Perante as dificuldades da UE, que é muito mais dependente da energia russa, os Estados Unidos mostram-se dispostos a avançar para o boicote mesmo sem os aliados europeus. A Alemanha e a Hungria têm sido, na UE, os principais opositores de sanções à Rússia no plano da energia.

 

…e UE faz plano para diminuir dependência

 

Na Europa, a dependência do gás e petróleo russos torna a proibição imediata uma impossibilidade. Atualmente, a UE compra à Rússia 45% do seu gás importado, cerca de um terço do seu petróleo e quase metade do seu carvão. 

Segundo dados da Reuters, cerca de metade das exportações de petróleo da Rússia são para a Europa, destacando-se a Alemanha (11%) e a Holanda (11%) entre os grandes consumidores europeus de petróleo russo. Mas o principal país cliente do petróleo russo é a China, que recebe 31% do que a Rússia exporta. No gás, o cenário de dependência europeia é ainda mais acentuado: cerca de 62% das exportações russas de gás vão para a Europa, destacando-se a Alemanha (maior consumidor individual, recebendo 18% do total de gás exportado pela Rússia) e a França (9%). A China recebe apenas 5% das exportações russas de gás natural.

O caminho da UE, para já, é reduzir a dependência da energia russa. Esta semana, os líderes dos 27 deverão assinar um acordo para eliminar gradualmente a dependência da União em relação ao gás, petróleo e carvão russos. 
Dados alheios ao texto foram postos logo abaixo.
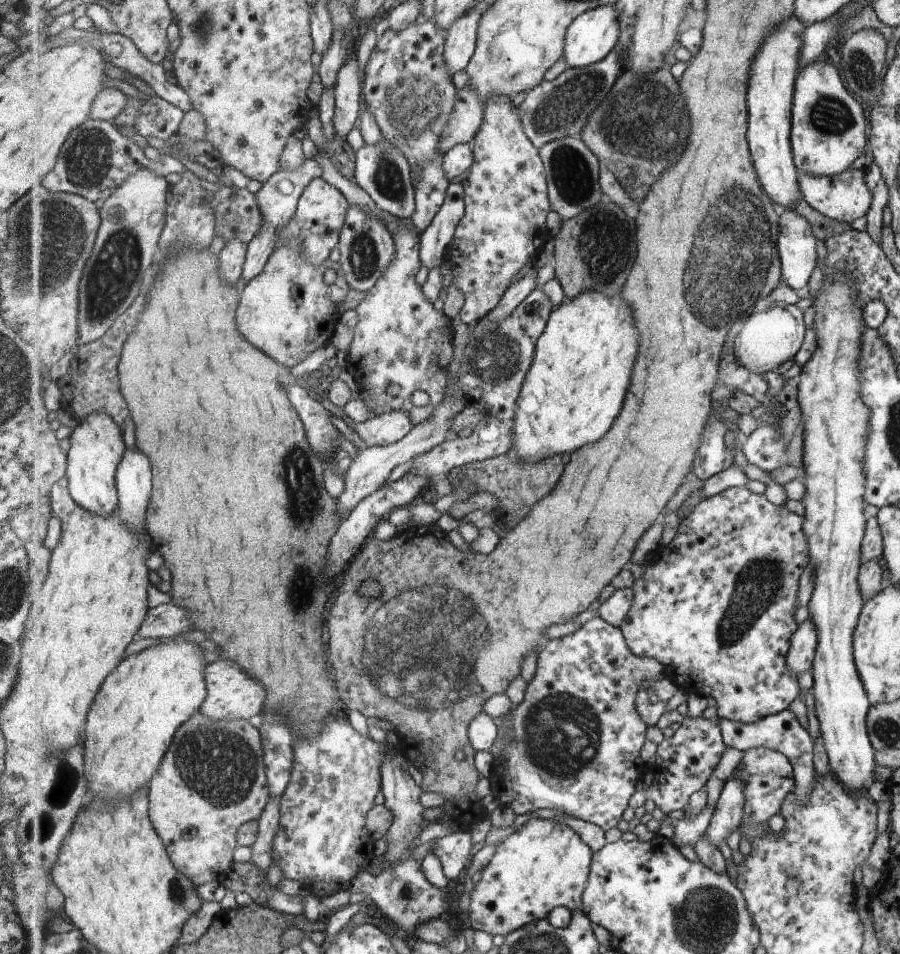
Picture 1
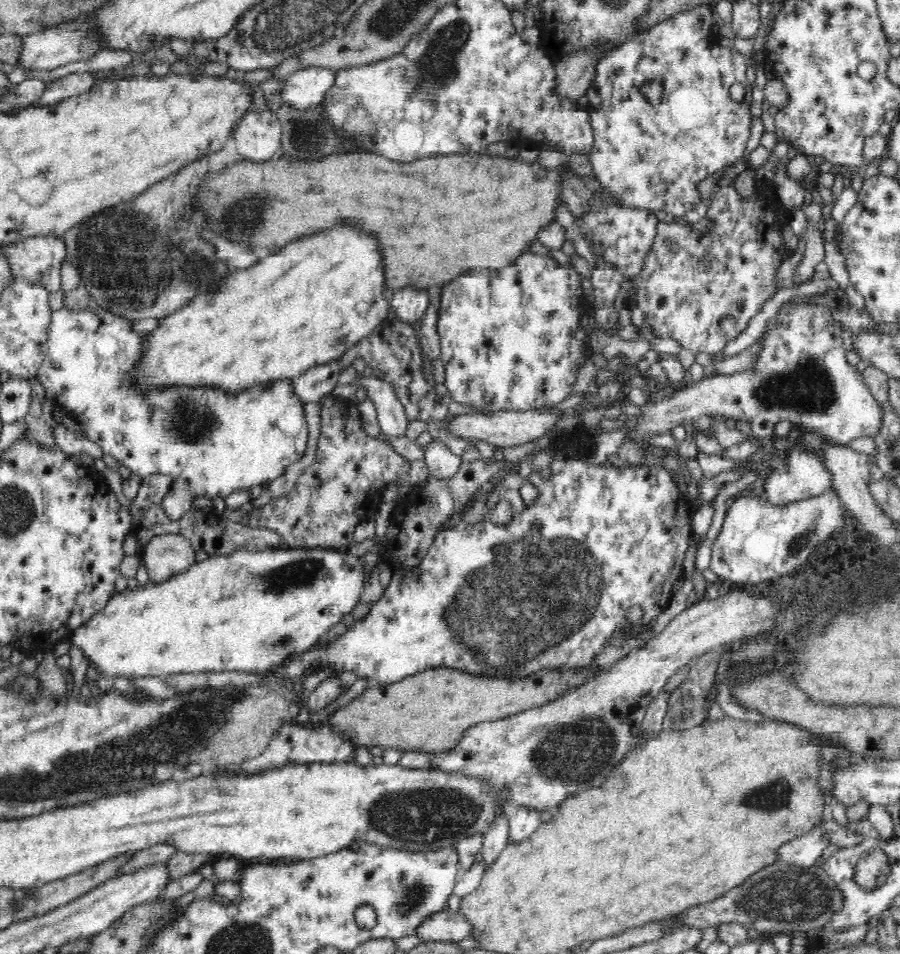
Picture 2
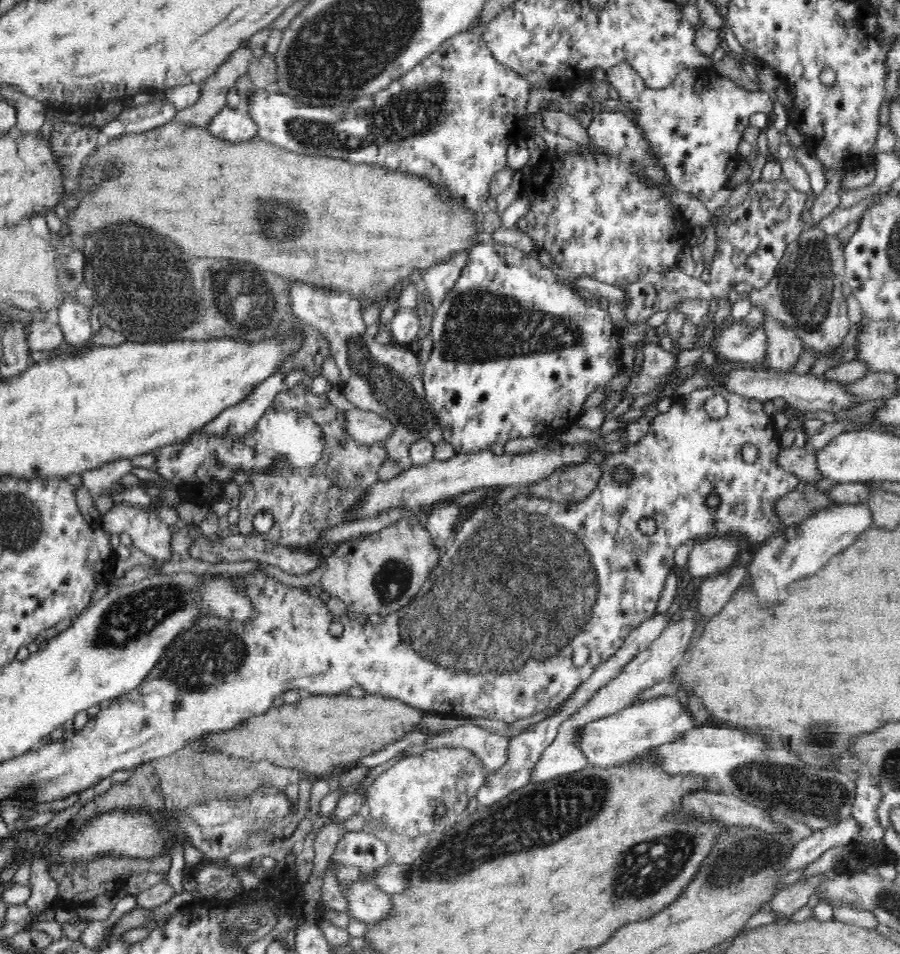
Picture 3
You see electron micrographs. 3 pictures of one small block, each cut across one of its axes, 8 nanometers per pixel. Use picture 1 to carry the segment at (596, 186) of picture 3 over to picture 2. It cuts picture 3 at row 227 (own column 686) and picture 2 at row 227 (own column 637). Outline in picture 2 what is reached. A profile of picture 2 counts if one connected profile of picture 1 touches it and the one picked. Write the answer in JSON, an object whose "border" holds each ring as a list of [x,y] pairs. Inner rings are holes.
{"border":[[[603,191],[594,197],[591,209],[581,218],[575,219],[575,224],[585,240],[591,240],[590,249],[595,249],[599,254],[614,264],[618,271],[624,272],[624,277],[636,275],[644,263],[644,252],[652,243],[653,235],[656,234],[658,219],[656,214],[646,209],[626,209],[608,204],[608,195]]]}

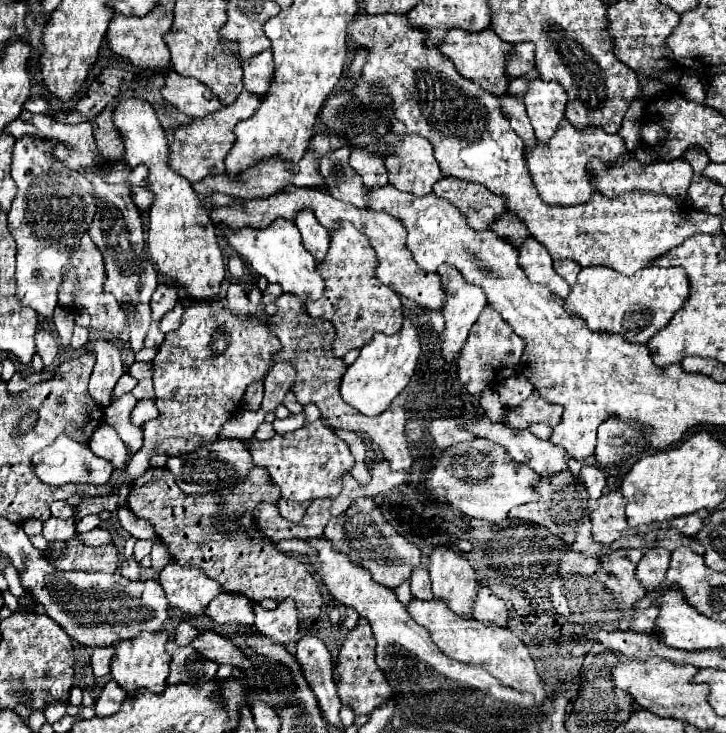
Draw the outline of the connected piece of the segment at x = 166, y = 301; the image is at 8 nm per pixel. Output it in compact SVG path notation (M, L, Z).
M161 283L153 297L151 297L151 317L155 321L159 321L167 311L171 311L175 307L175 303L179 301L179 295L177 295L177 287L173 285L165 285Z

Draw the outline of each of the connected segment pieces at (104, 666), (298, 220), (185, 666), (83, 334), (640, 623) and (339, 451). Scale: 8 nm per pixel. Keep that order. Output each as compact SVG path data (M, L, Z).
M99 647L93 651L91 655L91 669L93 669L93 677L105 677L109 673L109 663L113 657L113 647Z
M301 209L301 213L297 213L293 223L301 231L305 249L317 261L323 261L327 255L327 249L329 249L329 231L317 221L317 217L313 217L311 209Z
M169 639L167 651L171 653L171 667L169 667L169 677L167 677L169 685L189 681L191 673L201 675L203 679L217 679L217 663L205 661L201 653L193 649L193 645L181 647L173 639Z
M75 325L73 329L73 337L71 337L71 349L83 349L85 343L89 341L89 335L87 335L87 329L81 327L81 325Z
M653 593L647 595L645 599L641 599L637 605L637 617L631 623L631 631L639 631L639 633L653 633L655 631L655 619L657 619L657 607L653 605Z
M323 419L307 423L287 435L275 435L269 441L251 439L249 447L255 465L267 467L273 483L281 487L281 495L299 503L337 497L337 493L341 493L341 477L351 471L355 461L349 447L335 437L333 429L323 423Z

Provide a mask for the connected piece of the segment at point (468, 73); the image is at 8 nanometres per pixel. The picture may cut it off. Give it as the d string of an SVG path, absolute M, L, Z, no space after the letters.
M451 29L445 37L445 41L439 45L439 51L455 63L455 69L463 77L479 83L485 91L499 95L499 97L501 97L501 93L507 93L507 87L511 83L511 77L507 73L507 63L513 55L513 43L501 41L493 29L485 29L485 31L477 31L477 33L469 33L463 29Z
Os líderes da UE vão reunir-se em Versalhes na quinta e sexta-feira, e está sobre a mesa um projecto de declaração que deverá marcar um ponto de viragem na dependência europeia em relação à energia russa. "Concordámos em eliminar gradualmente a nossa dependência das importações de gás, petróleo e carvão da Rússia", diz o projeto de declaração dos líderes, adiantado pela Reuters.

 

A dificuldade de substituir a energia russa

 

No início deste conflito, os EUA contactaram outros grandes produtores mundiais de gás - nomeadamente os Emirados Árabes Unidos - no sentido de desviarem para a Europa parte significativa da sua produção, como forma de compensar a eventual interrupção de fornecimentos russos de gás e petróleo. Mas o ministro da energia do Qatar - um dos maiores produtores de gás liquefeito do mundo - avisou desde logo que "o volume de gás de que a UE precisa não pode ser substituído unilateralmente por ninguém sem interromper o fornecimento a outras partes do mundo". Ou seja, neste contexto, "a segurança energética da Europa exige um esforço coletivo de muitas partes".

Para que a Europa receba um volume tão mais alto de gás líquido do Qatar, os principais clientes do leste asiático, como Japão e Coreia do Sul, teriam de concordar em adiar algumas das suas entregas.

O Japão, apesar de ser altamente dependente de importações de petróleo e gás natural,  já declarou que, se for necessário, poderá desviar para a Europa uma parte das suas encomendas, desde que isso não ponha em causa a segurança energética do país.

Os Estados Unidos também discutiram com a Austrália o fornecimento de gás à Europa, e estão disponíveis para fornecer o seu próprio gás natural.